── GIVEN RECORDS ──

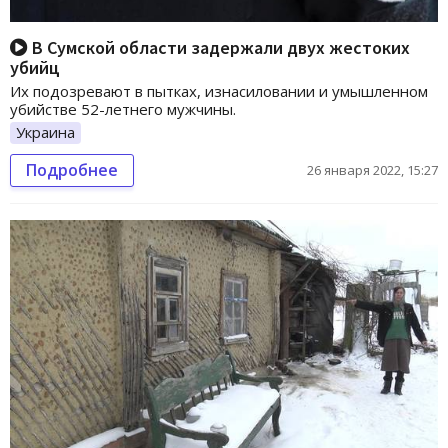
В Сумской области задержали двух жестоких
убийц
Их подозревают в пытках, изнасиловании и умышленном
убийстве 52-летнего мужчины.
Украина
Подробнее
26 января 2022, 15:27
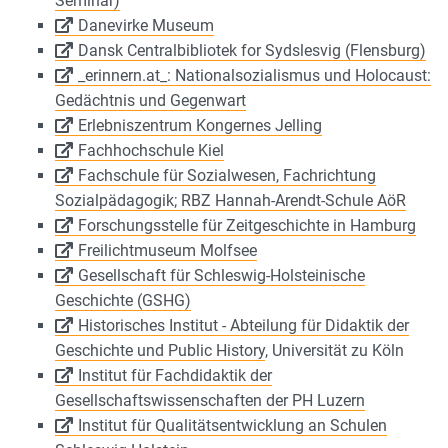
Seminar)
Danevirke Museum
Dansk Centralbibliotek for Sydslesvig (Flensburg)
_erinnern.at_: Nationalsozialismus und Holocaust:
Gedächtnis und Gegenwart
Erlebniszentrum Kongernes Jelling
Fachhochschule Kiel
Fachschule für Sozialwesen, Fachrichtung
Sozialpädagogik; RBZ Hannah-Arendt-Schule AöR
Forschungsstelle für Zeitgeschichte in Hamburg
Freilichtmuseum Molfsee
Gesellschaft für Schleswig-Holsteinische
Geschichte (GSHG)
Historisches Institut - Abteilung für Didaktik der
Geschichte und Public History
, Universität zu Köln
Institut für Fachdidaktik der
Gesellschaftswissenschaften der PH Luzern
Institut für Qualitätsentwicklung an Schulen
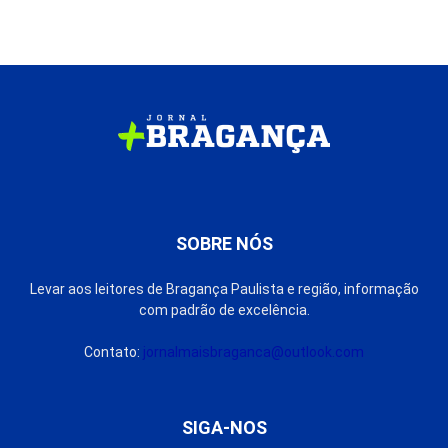
SOBRE NÓS
Levar aos leitores de Bragança Paulista e região, informação
com padrão de excelência.
Contato:
jornalmaisbraganca@outlook.com
SIGA-NOS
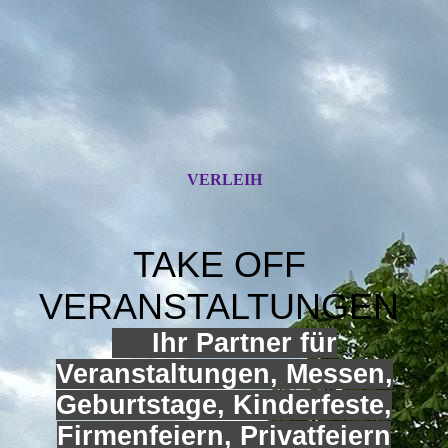
VERLEIH
TAKE OFF
VERANSTALTUNGEN
Ihr Partner für
Veranstaltungen, Messen,
Geburtstage, Kinderfeste,
Firmenfeiern, Privatfeiern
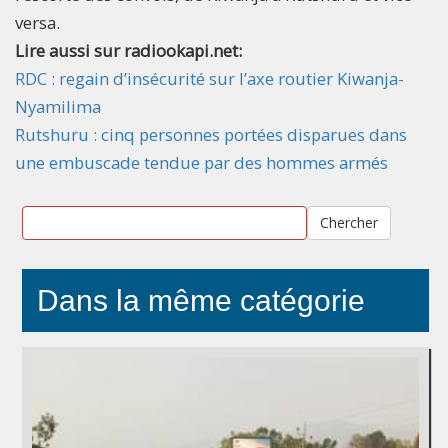
versa.
Lire aussi sur radiookapi.net:
RDC : regain d’insécurité sur l’axe routier Kiwanja-
Nyamilima
Rutshuru : cinq personnes portées disparues dans
une embuscade tendue par des hommes armés
Chercher
Dans la même catégorie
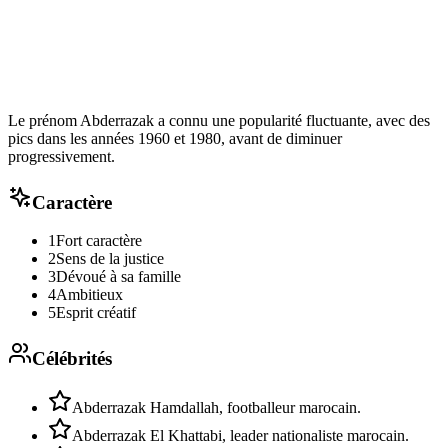
Le prénom Abderrazak a connu une popularité fluctuante, avec des
pics dans les années 1960 et 1980, avant de diminuer
progressivement.
Caractère
1
Fort caractère
2
Sens de la justice
3
Dévoué à sa famille
4
Ambitieux
5
Esprit créatif
Célébrités
Abderrazak Hamdallah, footballeur marocain.
Abderrazak El Khattabi, leader nationaliste marocain.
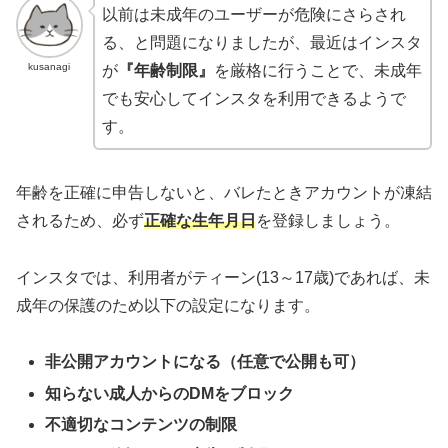
以前は未成年のユーザーが危険にさらされ
る、と問題になりましたが、最近はインスタ
kusanagi
が
『年齢制限』
を厳格に行うことで、未成年
でも安心してインスタを利用できるようで
す。
年齢を正確に申告しないと、バレたときアカウントが凍結
されるため、必ず
正確な生年月日
を登録しましょう。
インスタでは、利用者がティーン(13～17歳)であれば、未
成年の保護のため以下の設定になります。
非公開アカウントになる（任意で公開も可）
知らない成人からのDMをブロック
不適切なコンテンツの制限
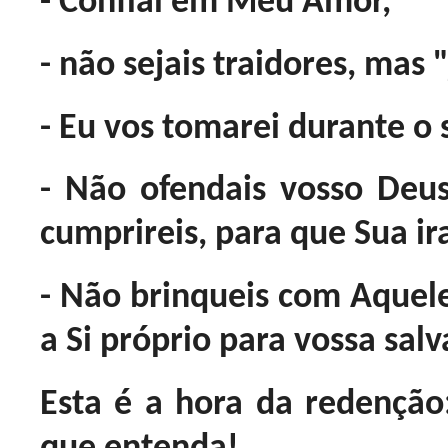
- Confiai em Meu Amor,
- não sejais traidores, mas 
- Eu vos tomarei durante o 
- Não ofendais vosso De
cumprireis, para que Sua ir
- Não brinqueis com Aquele
a Si próprio para vossa sal
Esta é a hora da redenção:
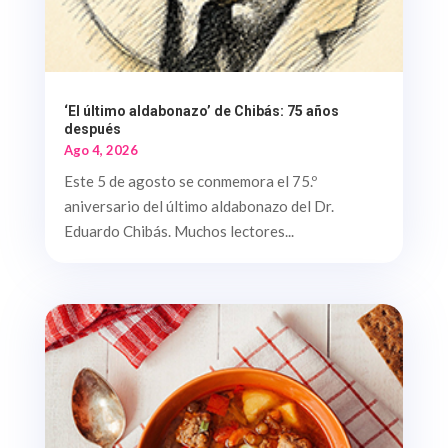
‘El último aldabonazo’ de Chibás: 75 años
después
Ago 4, 2026
Este 5 de agosto se conmemora el 75.º
aniversario del último aldabonazo del Dr.
Eduardo Chibás. Muchos lectores...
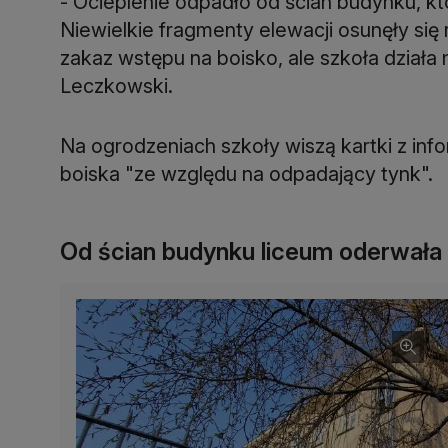
- Ocieplenie odpadło od ścian budynku, k
Niewielkie fragmenty elewacji osunęły się
zakaz wstępu na boisko, ale szkoła działa 
Leczkowski.
Na ogrodzeniach szkoły wiszą kartki z inf
boiska "ze względu na odpadający tynk".
Od ścian budynku liceum oderwała 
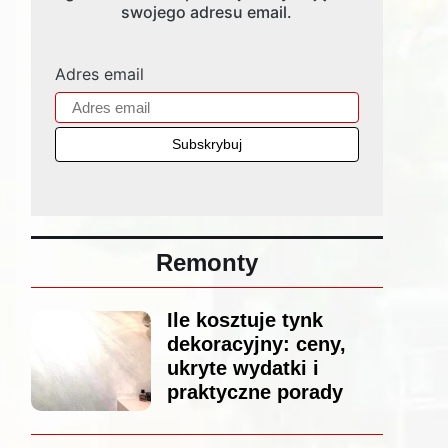
swojego adresu email.
Adres email
Remonty
Ile kosztuje tynk
dekoracyjny: ceny,
ukryte wydatki i
praktyczne porady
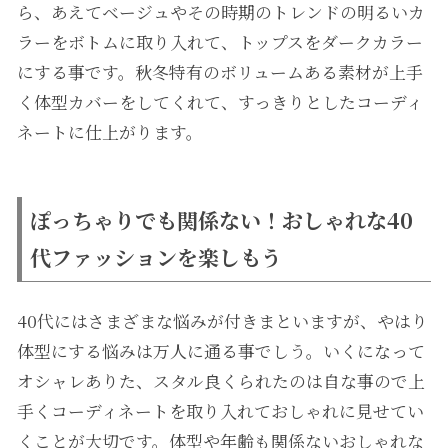
ら、あえてベージュやその時期のトレンドの明るいカ
ラーをボトムに取り入れて、トップスをダークカラー
にする事です。秋冬特有のボリュームある素材が上手
く体型カバーをしてくれて、すっきりとしたコーディ
ネートに仕上がります。
ぽっちゃりでも関係ない！おしゃれな40
代ファッションを楽しもう
40代にはさまざまな悩みが付きまといますが、やはり
体型にする悩みは万人に通る事でしう。いくになって
オシャレありた、スタル良くられたのは自な事ので上
手くコーディネートを取り入れておしゃれに見せてい
くことが大切です。体型や年齢も関係ないおしゃれな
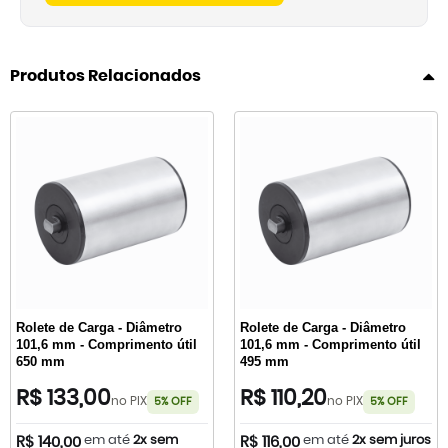
Produtos Relacionados
Rolete de Carga - Diâmetro
Rolete de Carga - Diâmetro
101,6 mm - Comprimento útil
101,6 mm - Comprimento útil
650 mm
495 mm
R$ 133,00
R$ 110,20
no PIX
no PIX
5% OFF
5% OFF
em até
2x sem
em até
2x sem juros
R$ 140,00
R$ 116,00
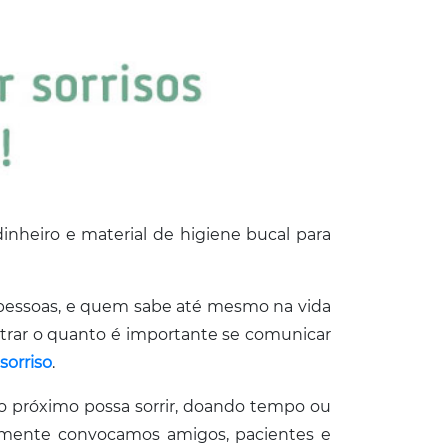
dinheiro e material de higiene bucal para
 pessoas, e quem sabe até mesmo na vida
strar o quanto é importante se comunicar
orriso
.
 próximo possa sorrir, doando tempo ou
almente convocamos amigos, pacientes e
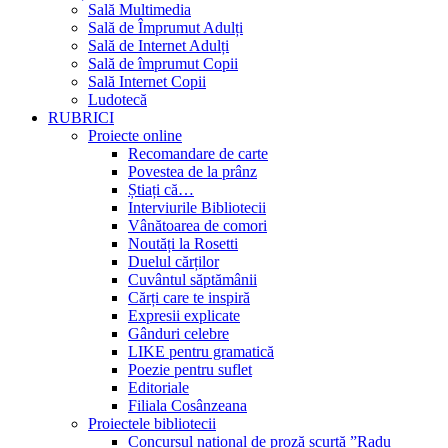
Sală Multimedia
Sală de Împrumut Adulți
Sală de Internet Adulți
Sală de împrumut Copii
Sală Internet Copii
Ludotecă
RUBRICI
Proiecte online
Recomandare de carte
Povestea de la prânz
Știați că…
Interviurile Bibliotecii
Vânătoarea de comori
Noutăți la Rosetti
Duelul cărților
Cuvântul săptămânii
Cărți care te inspiră
Expresii explicate
Gânduri celebre
LIKE pentru gramatică
Poezie pentru suflet
Editoriale
Filiala Cosânzeana
Proiectele bibliotecii
Concursul național de proză scurtă ”Radu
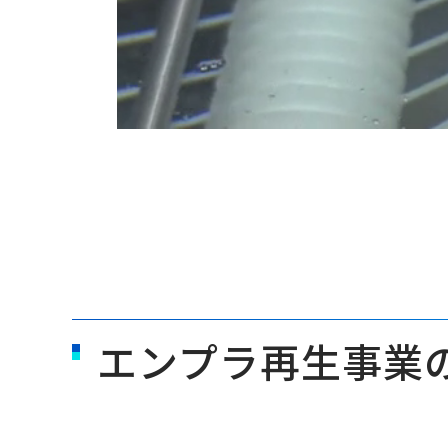
エンプラ再生事業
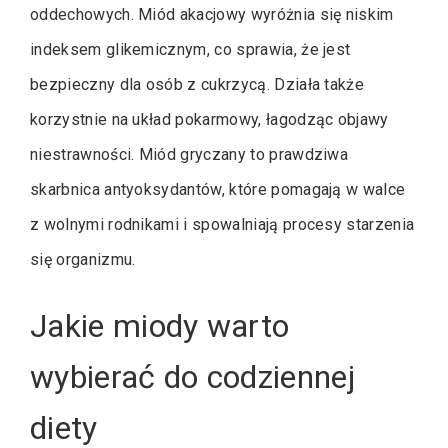
oddechowych. Miód akacjowy wyróżnia się niskim
indeksem glikemicznym, co sprawia, że jest
bezpieczny dla osób z cukrzycą. Działa także
korzystnie na układ pokarmowy, łagodząc objawy
niestrawności. Miód gryczany to prawdziwa
skarbnica antyoksydantów, które pomagają w walce
z wolnymi rodnikami i spowalniają procesy starzenia
się organizmu.
Jakie miody warto
wybierać do codziennej
diety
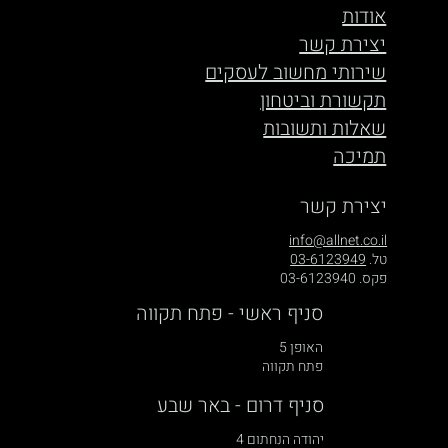
אודות
יצירת קשר
שירותי מחשוב לעסקים
תקשורת וביטחון
שאלות ותשובות
תמיכה
יצירת קשר
info@allnet.co.il
טל.
03-6123949
פקס. 03-6123940
סניף ראשי - פתח תקווה
האופן 5
פתח תקווה
סניף דרום - באר שבע
יהודה הנחתום 4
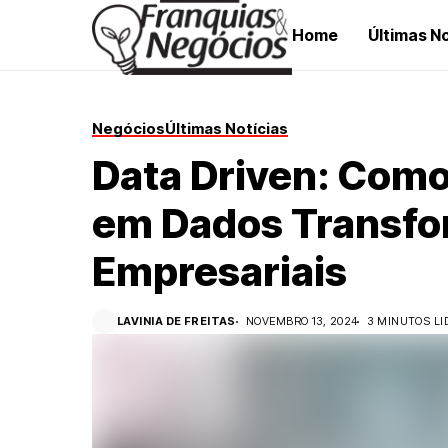
Home
Últimas No
Negócios
Últimas Notícias
Data Driven: Como
em Dados Transfo
Empresariais
LAVINIA DE FREITAS
NOVEMBRO 13, 2024
3 MINUTOS LI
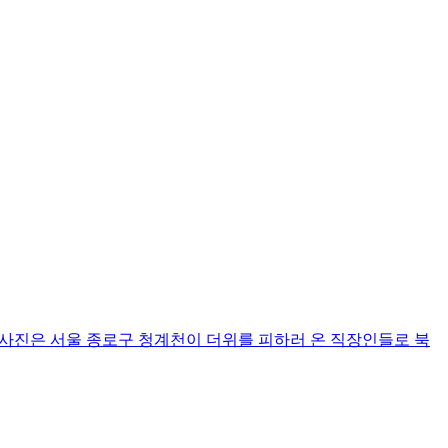
장사진은 서울 종로구 청계천이 더위를 피하러 온 직장인들로 북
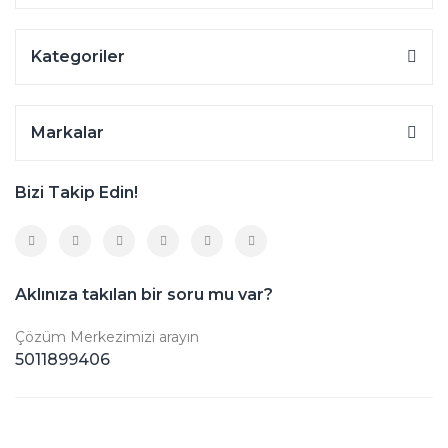
Kategoriler
Markalar
Bizi Takip Edin!
Aklınıza takılan bir soru mu var?
Çözüm Merkezimizi arayın
5011899406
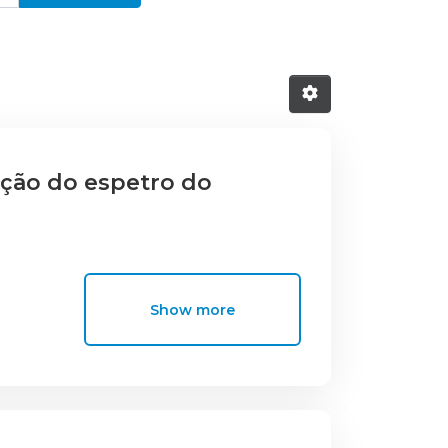
ção do espetro do
Show more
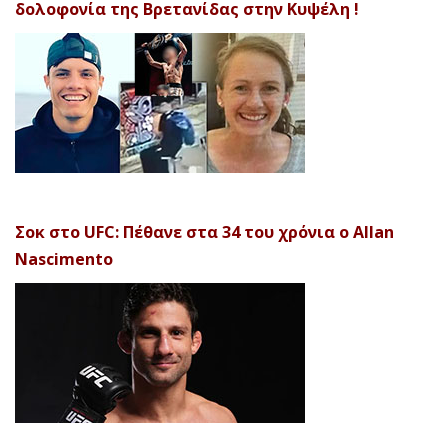
δολοφονία της Βρετανίδας στην Κυψέλη !
Σοκ στο UFC: Πέθανε στα 34 του χρόνια ο Allan
Nascimento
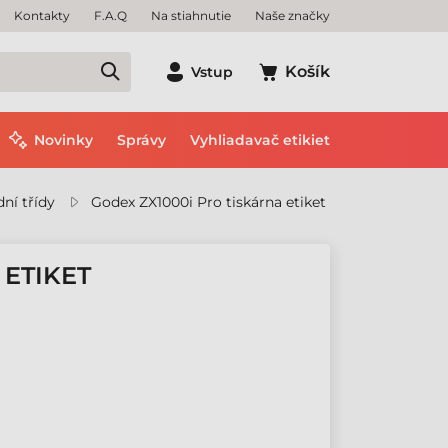
Kontakty
F.A.Q
Na stiahnutie
Naše značky
Košík
Vstup
Novinky
Správy
Vyhliadavač etikiet
dní třídy
Godex ZX1000i Pro tiskárna etiket
 ETIKET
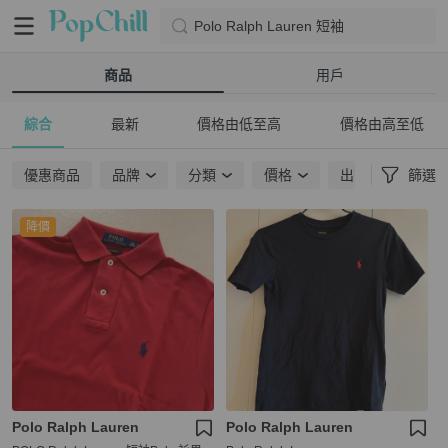
Polo Ralph Lauren 短袖
商品
用戶
綜合
最新
價格由低至高
價格由高至低
優惠商品
品牌
分類
價格
出貨地點
篩選
降價
Polo Ralph Lauren
Polo Ralph Lauren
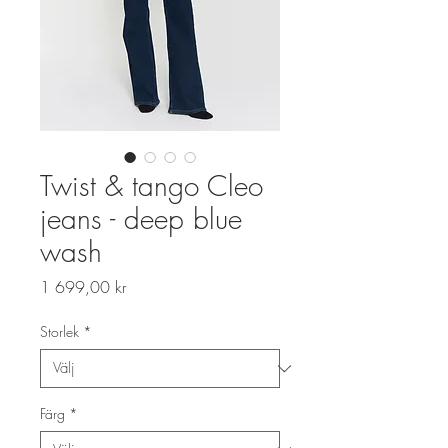
Twist & tango Cleo
jeans - deep blue
wash
Pris
1 699,00 kr
Storlek
*
Färg
*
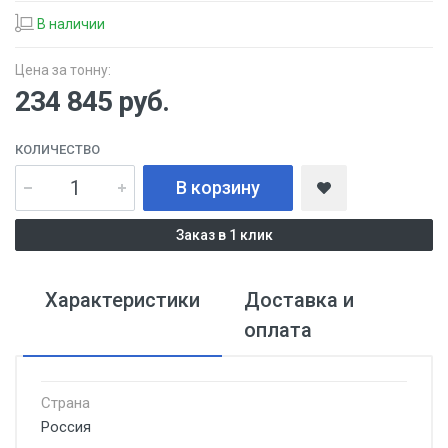
В наличии
Цена за тонну:
234 845
руб.
КОЛИЧЕСТВО
В корзину
Заказ в 1 клик
Характеристики
Доставка и
оплата
Страна
Россия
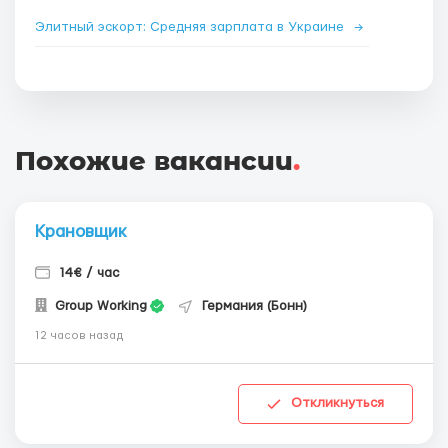
Элитный эскорт: Средняя зарплата в Украине
→
Похожие вакансии
.
Крановщик
14€ / час
Group Working
Германия (Бонн)
12 часов назад
Откликнуться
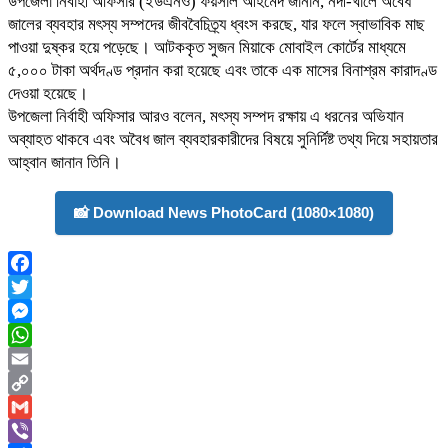
উপজেলা নির্বাহী অফিসার (ইউএনও) ফয়সাল আহমেদ জানান, নদী-খালে অবৈধ
জালের ব্যবহার মৎস্য সম্পদের জীববৈচিত্র্য ধ্বংস করছে, যার ফলে স্বাভাবিক মাছ
পাওয়া দুষ্কর হয়ে পড়েছে। আটককৃত সুজন মিয়াকে মোবাইল কোর্টের মাধ্যমে
৫,০০০ টাকা অর্থদণ্ড প্রদান করা হয়েছে এবং তাকে এক মাসের বিনাশ্রম কারাদণ্ড
দেওয়া হয়েছে।
​উপজেলা নির্বাহী অফিসার আরও বলেন, মৎস্য সম্পদ রক্ষায় এ ধরনের অভিযান
অব্যাহত থাকবে এবং অবৈধ জাল ব্যবহারকারীদের বিষয়ে সুনির্দিষ্ট তথ্য দিয়ে সহায়তার
আহ্বান জানান তিনি।
📸 Download News PhotoCard (1080×1080)
Facebook
Twitter
Messenger
WhatsApp
Email
Copy
Link
Gmail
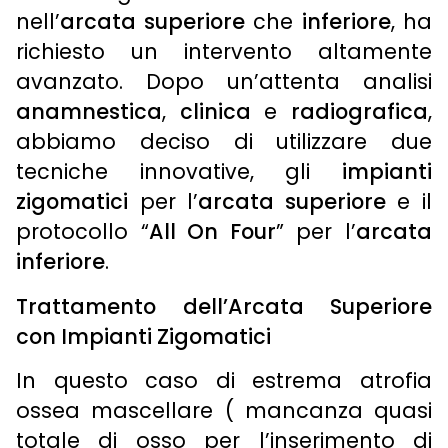
nell’
arcata superiore
che
inferiore
, ha
richiesto un intervento altamente
avanzato. Dopo un’attenta analisi
anamnestica
,
clinica
e
radiografica
,
abbiamo deciso di utilizzare due
tecniche innovative, gli
impianti
zigomatici
per l’
arcata superiore
e il
protocollo “
All On Four
” per l’
arcata
inferiore
.
Trattamento dell’Arcata Superiore
con Impianti Zigomatici
In questo caso di estrema atrofia
ossea mascellare ( mancanza quasi
totale di osso per l’inserimento di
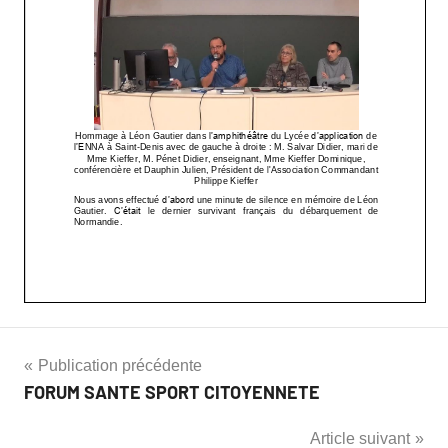
Publication précédente
FORUM SANTE SPORT CITOYENNETE
Article suivant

───

**WHAT THE TASK REQUIRES**
Word for word, write out the lines above running from the one with "Dansk Centralbibliotek for" up to and including the one with "Este 5 de agosto se conmemora el 75.º". Drop any picture.

**RESULT**
Dansk Centralbibliotek for Sydslesvig (Flensburg)
_erinnern.at_: Nationalsozialismus und Holocaust:
Gedächtnis und Gegenwart
Erlebniszentrum Kongernes Jelling
Fachhochschule Kiel
Fachschule für Sozialwesen, Fachrichtung
Sozialpädagogik; RBZ Hannah-Arendt-Schule AöR
Forschungsstelle für Zeitgeschichte in Hamburg
Freilichtmuseum Molfsee
Gesellschaft für Schleswig-Holsteinische
Geschichte (GSHG)
Historisches Institut - Abteilung für Didaktik der
Geschichte und Public History
, Universität zu Köln
Institut für Fachdidaktik der
Gesellschaftswissenschaften der PH Luzern
Institut für Qualitätsentwicklung an Schulen
SOBRE NÓS
Levar aos leitores de Bragança Paulista e região, informação
com padrão de excelência.
Contato:
jornalmaisbraganca@outlook.com
SIGA-NOS
VERLEIH
TAKE OFF
VERANSTALTUNGEN
Ihr Partner für
Veranstaltungen, Messen,
Geburtstage, Kinderfeste,
Firmenfeiern, Privatfeiern
versa.
Lire aussi sur radiookapi.net:
RDC : regain d’insécurité sur l’axe routier Kiwanja-
Nyamilima
Rutshuru : cinq personnes portées disparues dans
une embuscade tendue par des hommes armés
Chercher
Dans la même catégorie
Le prénom Abderrazak a connu une popularité fluctuante, avec des
pics dans les années 1960 et 1980, avant de diminuer
progressivement.
Caractère
1
Fort caractère
2
Sens de la justice
3
Dévoué à sa famille
4
Ambitieux
5
Esprit créatif
Célébrités
Abderrazak Hamdallah, footballeur marocain.
Abderrazak El Khattabi, leader nationaliste marocain.
以前は未成年のユーザーが危険にさらされ
る、と問題になりましたが、最近はインスタ
kusanagi
が
『年齢制限』
を厳格に行うことで、未成年
でも安心してインスタを利用できるようで
す。
年齢を正確に申告しないと、バレたときアカウントが凍結
されるため、必ず
正確な生年月日
を登録しましょう。
インスタでは、利用者がティーン(13～17歳)であれば、未
成年の保護のため以下の設定になります。
非公開アカウントになる（任意で公開も可）
知らない成人からのDMをブロック
不適切なコンテンツの制限
- Confiai em Meu Amor,
- não sejais traidores, mas 
- Eu vos tomarei durante o 
- Não ofendais vosso De
cumprireis, para que Sua ir
- Não brinqueis com Aquele
a Si próprio para vossa sal
Esta é a hora da redenção:
‘El último aldabonazo’ de Chibás: 75 años
después
Ago 4, 2026
Este 5 de agosto se conmemora el 75.º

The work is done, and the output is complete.